== EXTRACTED INFORMATION ==

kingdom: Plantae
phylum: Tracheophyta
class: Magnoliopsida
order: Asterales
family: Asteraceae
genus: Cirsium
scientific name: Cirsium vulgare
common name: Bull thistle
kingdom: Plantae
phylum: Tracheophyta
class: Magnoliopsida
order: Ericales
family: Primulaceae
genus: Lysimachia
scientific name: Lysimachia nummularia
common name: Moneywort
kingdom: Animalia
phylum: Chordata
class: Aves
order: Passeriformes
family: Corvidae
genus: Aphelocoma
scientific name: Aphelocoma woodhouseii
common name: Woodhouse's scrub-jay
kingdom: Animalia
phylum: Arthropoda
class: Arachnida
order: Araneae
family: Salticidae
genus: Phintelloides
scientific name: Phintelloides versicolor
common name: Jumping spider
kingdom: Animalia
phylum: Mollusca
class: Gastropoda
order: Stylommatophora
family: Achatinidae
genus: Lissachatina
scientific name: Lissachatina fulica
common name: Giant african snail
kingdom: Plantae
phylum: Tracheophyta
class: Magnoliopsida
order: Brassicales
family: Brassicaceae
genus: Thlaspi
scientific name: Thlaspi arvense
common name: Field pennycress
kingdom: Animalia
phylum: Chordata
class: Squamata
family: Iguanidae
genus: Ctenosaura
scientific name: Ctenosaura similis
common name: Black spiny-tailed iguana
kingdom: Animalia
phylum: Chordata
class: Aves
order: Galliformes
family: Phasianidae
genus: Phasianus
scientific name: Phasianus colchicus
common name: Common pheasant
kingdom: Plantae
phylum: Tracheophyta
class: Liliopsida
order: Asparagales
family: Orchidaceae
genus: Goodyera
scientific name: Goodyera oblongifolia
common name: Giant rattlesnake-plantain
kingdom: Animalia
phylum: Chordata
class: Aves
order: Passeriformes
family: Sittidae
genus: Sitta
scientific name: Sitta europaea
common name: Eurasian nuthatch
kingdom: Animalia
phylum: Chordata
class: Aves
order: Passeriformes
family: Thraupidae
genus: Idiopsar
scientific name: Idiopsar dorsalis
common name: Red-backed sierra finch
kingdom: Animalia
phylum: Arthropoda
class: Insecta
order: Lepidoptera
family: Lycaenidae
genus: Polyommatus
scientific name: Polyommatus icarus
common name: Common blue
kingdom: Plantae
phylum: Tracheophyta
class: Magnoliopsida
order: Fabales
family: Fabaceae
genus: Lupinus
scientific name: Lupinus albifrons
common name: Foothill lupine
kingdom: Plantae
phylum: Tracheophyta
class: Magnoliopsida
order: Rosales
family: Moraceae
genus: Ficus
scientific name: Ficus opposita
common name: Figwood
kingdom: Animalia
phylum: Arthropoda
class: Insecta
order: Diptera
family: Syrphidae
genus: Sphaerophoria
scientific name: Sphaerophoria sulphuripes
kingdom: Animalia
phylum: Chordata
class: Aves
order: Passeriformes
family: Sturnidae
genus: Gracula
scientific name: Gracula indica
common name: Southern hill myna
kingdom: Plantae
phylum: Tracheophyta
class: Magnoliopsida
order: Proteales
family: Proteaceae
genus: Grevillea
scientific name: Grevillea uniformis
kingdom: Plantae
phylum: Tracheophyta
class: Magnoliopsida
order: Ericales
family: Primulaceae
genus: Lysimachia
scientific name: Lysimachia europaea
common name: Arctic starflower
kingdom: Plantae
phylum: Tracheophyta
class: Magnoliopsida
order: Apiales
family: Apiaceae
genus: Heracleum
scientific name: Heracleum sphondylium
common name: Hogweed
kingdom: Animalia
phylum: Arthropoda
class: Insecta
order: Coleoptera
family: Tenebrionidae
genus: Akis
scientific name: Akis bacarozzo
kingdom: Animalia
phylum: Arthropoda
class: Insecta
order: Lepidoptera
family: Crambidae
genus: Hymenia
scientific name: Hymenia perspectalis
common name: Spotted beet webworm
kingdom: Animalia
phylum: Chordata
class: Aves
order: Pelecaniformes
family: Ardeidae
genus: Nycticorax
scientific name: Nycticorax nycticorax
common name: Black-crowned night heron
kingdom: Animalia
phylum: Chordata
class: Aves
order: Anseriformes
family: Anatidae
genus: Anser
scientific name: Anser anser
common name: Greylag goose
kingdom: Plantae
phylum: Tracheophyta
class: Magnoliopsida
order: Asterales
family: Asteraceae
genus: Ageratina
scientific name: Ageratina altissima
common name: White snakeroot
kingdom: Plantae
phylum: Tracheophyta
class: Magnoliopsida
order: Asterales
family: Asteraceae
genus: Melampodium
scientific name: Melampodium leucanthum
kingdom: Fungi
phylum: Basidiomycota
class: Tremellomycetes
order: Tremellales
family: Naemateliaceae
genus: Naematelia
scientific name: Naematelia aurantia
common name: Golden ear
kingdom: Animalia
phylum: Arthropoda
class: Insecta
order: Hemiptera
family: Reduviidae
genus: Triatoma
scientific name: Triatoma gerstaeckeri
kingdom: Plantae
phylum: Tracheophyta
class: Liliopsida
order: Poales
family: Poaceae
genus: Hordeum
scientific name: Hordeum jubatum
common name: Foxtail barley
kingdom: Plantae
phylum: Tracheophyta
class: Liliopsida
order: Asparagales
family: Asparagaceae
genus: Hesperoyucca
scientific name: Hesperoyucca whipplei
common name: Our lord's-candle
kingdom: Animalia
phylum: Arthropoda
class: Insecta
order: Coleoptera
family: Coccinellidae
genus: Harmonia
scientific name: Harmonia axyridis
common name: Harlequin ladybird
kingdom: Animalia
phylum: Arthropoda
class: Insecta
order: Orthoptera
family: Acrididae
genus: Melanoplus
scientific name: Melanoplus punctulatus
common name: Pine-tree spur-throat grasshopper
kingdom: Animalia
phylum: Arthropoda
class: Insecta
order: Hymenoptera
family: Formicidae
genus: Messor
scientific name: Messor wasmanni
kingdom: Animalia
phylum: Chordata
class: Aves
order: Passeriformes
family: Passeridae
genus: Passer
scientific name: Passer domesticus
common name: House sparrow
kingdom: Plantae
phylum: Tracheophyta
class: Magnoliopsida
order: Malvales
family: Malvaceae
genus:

===

**PROBLEM DETAILS**
Reproduce every line of the rows above word for word, keeping their order.

**FULL OUTPUT**
kingdom: Plantae
phylum: Tracheophyta
class: Magnoliopsida
order: Asterales
family: Asteraceae
genus: Cirsium
scientific name: Cirsium vulgare
common name: Bull thistle
kingdom: Plantae
phylum: Tracheophyta
class: Magnoliopsida
order: Ericales
family: Primulaceae
genus: Lysimachia
scientific name: Lysimachia nummularia
common name: Moneywort
kingdom: Animalia
phylum: Chordata
class: Aves
order: Passeriformes
family: Corvidae
genus: Aphelocoma
scientific name: Aphelocoma woodhouseii
common name: Woodhouse's scrub-jay
kingdom: Animalia
phylum: Arthropoda
class: Arachnida
order: Araneae
family: Salticidae
genus: Phintelloides
scientific name: Phintelloides versicolor
common name: Jumping spider
kingdom: Animalia
phylum: Mollusca
class: Gastropoda
order: Stylommatophora
family: Achatinidae
genus: Lissachatina
scientific name: Lissachatina fulica
common name: Giant african snail
kingdom: Plantae
phylum: Tracheophyta
class: Magnoliopsida
order: Brassicales
family: Brassicaceae
genus: Thlaspi
scientific name: Thlaspi arvense
common name: Field pennycress
kingdom: Animalia
phylum: Chordata
class: Squamata
family: Iguanidae
genus: Ctenosaura
scientific name: Ctenosaura similis
common name: Black spiny-tailed iguana
kingdom: Animalia
phylum: Chordata
class: Aves
order: Galliformes
family: Phasianidae
genus: Phasianus
scientific name: Phasianus colchicus
common name: Common pheasant
kingdom: Plantae
phylum: Tracheophyta
class: Liliopsida
order: Asparagales
family: Orchidaceae
genus: Goodyera
scientific name: Goodyera oblongifolia
common name: Giant rattlesnake-plantain
kingdom: Animalia
phylum: Chordata
class: Aves
order: Passeriformes
family: Sittidae
genus: Sitta
scientific name: Sitta europaea
common name: Eurasian nuthatch
kingdom: Animalia
phylum: Chordata
class: Aves
order: Passeriformes
family: Thraupidae
genus: Idiopsar
scientific name: Idiopsar dorsalis
common name: Red-backed sierra finch
kingdom: Animalia
phylum: Arthropoda
class: Insecta
order: Lepidoptera
family: Lycaenidae
genus: Polyommatus
scientific name: Polyommatus icarus
common name: Common blue
kingdom: Plantae
phylum: Tracheophyta
class: Magnoliopsida
order: Fabales
family: Fabaceae
genus: Lupinus
scientific name: Lupinus albifrons
common name: Foothill lupine
kingdom: Plantae
phylum: Tracheophyta
class: Magnoliopsida
order: Rosales
family: Moraceae
genus: Ficus
scientific name: Ficus opposita
common name: Figwood
kingdom: Animalia
phylum: Arthropoda
class: Insecta
order: Diptera
family: Syrphidae
genus: Sphaerophoria
scientific name: Sphaerophoria sulphuripes
kingdom: Animalia
phylum: Chordata
class: Aves
order: Passeriformes
family: Sturnidae
genus: Gracula
scientific name: Gracula indica
common name: Southern hill myna
kingdom: Plantae
phylum: Tracheophyta
class: Magnoliopsida
order: Proteales
family: Proteaceae
genus: Grevillea
scientific name: Grevillea uniformis
kingdom: Plantae
phylum: Tracheophyta
class: Magnoliopsida
order: Ericales
family: Primulaceae
genus: Lysimachia
scientific name: Lysimachia europaea
common name: Arctic starflower
kingdom: Plantae
phylum: Tracheophyta
class: Magnoliopsida
order: Apiales
family: Apiaceae
genus: Heracleum
scientific name: Heracleum sphondylium
common name: Hogweed
kingdom: Animalia
phylum: Arthropoda
class: Insecta
order: Coleoptera
family: Tenebrionidae
genus: Akis
scientific name: Akis bacarozzo
kingdom: Animalia
phylum: Arthropoda
class: Insecta
order: Lepidoptera
family: Crambidae
genus: Hymenia
scientific name: Hymenia perspectalis
common name: Spotted beet webworm
kingdom: Animalia
phylum: Chordata
class: Aves
order: Pelecaniformes
family: Ardeidae
genus: Nycticorax
scientific name: Nycticorax nycticorax
common name: Black-crowned night heron
kingdom: Animalia
phylum: Chordata
class: Aves
order: Anseriformes
family: Anatidae
genus: Anser
scientific name: Anser anser
common name: Greylag goose
kingdom: Plantae
phylum: Tracheophyta
class: Magnoliopsida
order: Asterales
family: Asteraceae
genus: Ageratina
scientific name: Ageratina altissima
common name: White snakeroot
kingdom: Plantae
phylum: Tracheophyta
class: Magnoliopsida
order: Asterales
family: Asteraceae
genus: Melampodium
scientific name: Melampodium leucanthum
kingdom: Fungi
phylum: Basidiomycota
class: Tremellomycetes
order: Tremellales
family: Naemateliaceae
genus: Naematelia
scientific name: Naematelia aurantia
common name: Golden ear
kingdom: Animalia
phylum: Arthropoda
class: Insecta
order: Hemiptera
family: Reduviidae
genus: Triatoma
scientific name: Triatoma gerstaeckeri
kingdom: Plantae
phylum: Tracheophyta
class: Liliopsida
order: Poales
family: Poaceae
genus: Hordeum
scientific name: Hordeum jubatum
common name: Foxtail barley
kingdom: Plantae
phylum: Tracheophyta
class: Liliopsida
order: Asparagales
family: Asparagaceae
genus: Hesperoyucca
scientific name: Hesperoyucca whipplei
common name: Our lord's-candle
kingdom: Animalia
phylum: Arthropoda
class: Insecta
order: Coleoptera
family: Coccinellidae
genus: Harmonia
scientific name: Harmonia axyridis
common name: Harlequin ladybird
kingdom: Animalia
phylum: Arthropoda
class: Insecta
order: Orthoptera
family: Acrididae
genus: Melanoplus
scientific name: Melanoplus punctulatus
common name: Pine-tree spur-throat grasshopper
kingdom: Animalia
phylum: Arthropoda
class: Insecta
order: Hymenoptera
family: Formicidae
genus: Messor
scientific name: Messor wasmanni
kingdom: Animalia
phylum: Chordata
class: Aves
order: Passeriformes
family: Passeridae
genus: Passer
scientific name: Passer domesticus
common name: House sparrow
kingdom: Plantae
phylum: Tracheophyta
class: Magnoliopsida
order: Malvales
family: Malvaceae
genus:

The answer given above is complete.